Preparing your business for sale is like painting a house. The hard work is filling the cracks, sanding down the rough spots and protecting areas that don’t need paint. Once prepared, applying the paint is easy and the results add value far beyond the effort and expense. Any business can significantly increase value with preparation. So take the time to fill the cracks or smooth out the rough spots.
As a typical example, and sign of the times, Sharon Granite and her husband Slab grew their construction engineering practice over two decades. For many years annual sales were $2.5 Million. By 2010 sales had eroded and $1.0 Million was a stretch.

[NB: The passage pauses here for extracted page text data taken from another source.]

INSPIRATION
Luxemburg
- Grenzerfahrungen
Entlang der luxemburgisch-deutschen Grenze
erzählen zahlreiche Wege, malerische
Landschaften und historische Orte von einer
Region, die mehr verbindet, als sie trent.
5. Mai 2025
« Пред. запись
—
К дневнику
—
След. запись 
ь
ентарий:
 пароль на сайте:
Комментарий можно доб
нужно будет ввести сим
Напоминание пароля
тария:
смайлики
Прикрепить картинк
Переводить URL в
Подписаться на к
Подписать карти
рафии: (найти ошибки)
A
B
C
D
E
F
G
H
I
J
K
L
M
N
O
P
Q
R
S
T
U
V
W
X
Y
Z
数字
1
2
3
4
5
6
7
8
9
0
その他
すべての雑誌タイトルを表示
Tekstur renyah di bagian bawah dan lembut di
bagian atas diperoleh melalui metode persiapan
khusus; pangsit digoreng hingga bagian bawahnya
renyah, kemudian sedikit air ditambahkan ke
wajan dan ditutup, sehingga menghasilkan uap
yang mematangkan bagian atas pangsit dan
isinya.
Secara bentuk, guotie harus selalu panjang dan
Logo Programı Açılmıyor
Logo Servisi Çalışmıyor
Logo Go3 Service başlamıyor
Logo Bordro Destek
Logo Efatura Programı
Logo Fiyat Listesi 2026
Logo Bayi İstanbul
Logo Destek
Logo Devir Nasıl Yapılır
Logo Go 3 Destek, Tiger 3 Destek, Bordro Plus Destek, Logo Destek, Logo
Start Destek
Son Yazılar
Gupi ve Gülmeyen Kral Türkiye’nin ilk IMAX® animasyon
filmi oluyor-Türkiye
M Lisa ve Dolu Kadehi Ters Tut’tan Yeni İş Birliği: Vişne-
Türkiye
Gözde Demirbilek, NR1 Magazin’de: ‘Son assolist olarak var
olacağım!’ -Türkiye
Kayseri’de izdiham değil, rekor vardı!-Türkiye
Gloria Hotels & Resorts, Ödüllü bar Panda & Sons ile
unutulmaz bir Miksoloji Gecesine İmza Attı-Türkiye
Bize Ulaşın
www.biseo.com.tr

With painful staff cuts and a smaller space with heavy traffic noise the business still had a $200K profit. Beat-up and tired they didn’t want to rebuild. They just wanted to retire with their savings and whatever they could get for the business. Starting to sound familiar?
They read an engineering industry article saying the current business value would be between 30% & 40% of annual revenue. Therefore a $300K to $400K expectation was in their mind and they decided to sell and retire within 6 months or if it didn’t sell, keep it a couple more years until construction increased. Still sound familiar?
Their Accountant called to engage our intermediary services.
Upon review we advised Sharon and Slab not to sell but take 6-months to build value. Our goal would be a sale between $650K & $700K or more.
Any business can increase value with a little preparation.
How does a Business Broker do that?
Business Brokers Discard Industry Value Estimates.
Every business is different. There are niches and specialties in every industry. Each with a different value. Ten Buyers will have ten different perceptions of value. It’s the Broker’s job to set and justify value and find and qualify the ten Buyers. The sale must pencil for all concerned.
Business Brokers recast and adjust the financials.
True cash flow and earnings are determined and used in a supportable valuation. This process concurrently identifies the detailed areas for adding value and improving the price. The goal is to maximize value with little or no capital expense. An Intermediary focuses on increasing value by 100%. This can involve a 1% improvement on 100 items.
The Broker’s team helps to determine if the Client CAN retire.
Intermediaries assist in the design and implementation of the financial planning component. Will their savings along with the sale of the business meet their goals? Also, for tax purposes many transaction design elements can and should be set in place prior to the sale. This step is a huge benefit and eliminates surprises. The goal is peace of mind.
Business Brokers go to market and make the sale.
When ready, target lists of candidates are developed and target specific presentation materials are prepared. In this case we needed to replace Slab Granite with another engineer with the same discipline or an engineering firm looking to add Slab’s client base. Marketing should be designed to attract a broad group of candidates. The cream raises to the top and those at the top are the only ones the Sellers meet.
Brokers are transaction designers and coordinators.
The Client runs their business and the Broker rides herd over the transaction through the close and post close transition.
And Business Brokers usually don’t get paid until the close.
PS: Our client merged with another firm and Slab has a 2-year transition Employment Agreement. The total transaction benefit for Slab & Sharon = $840,000.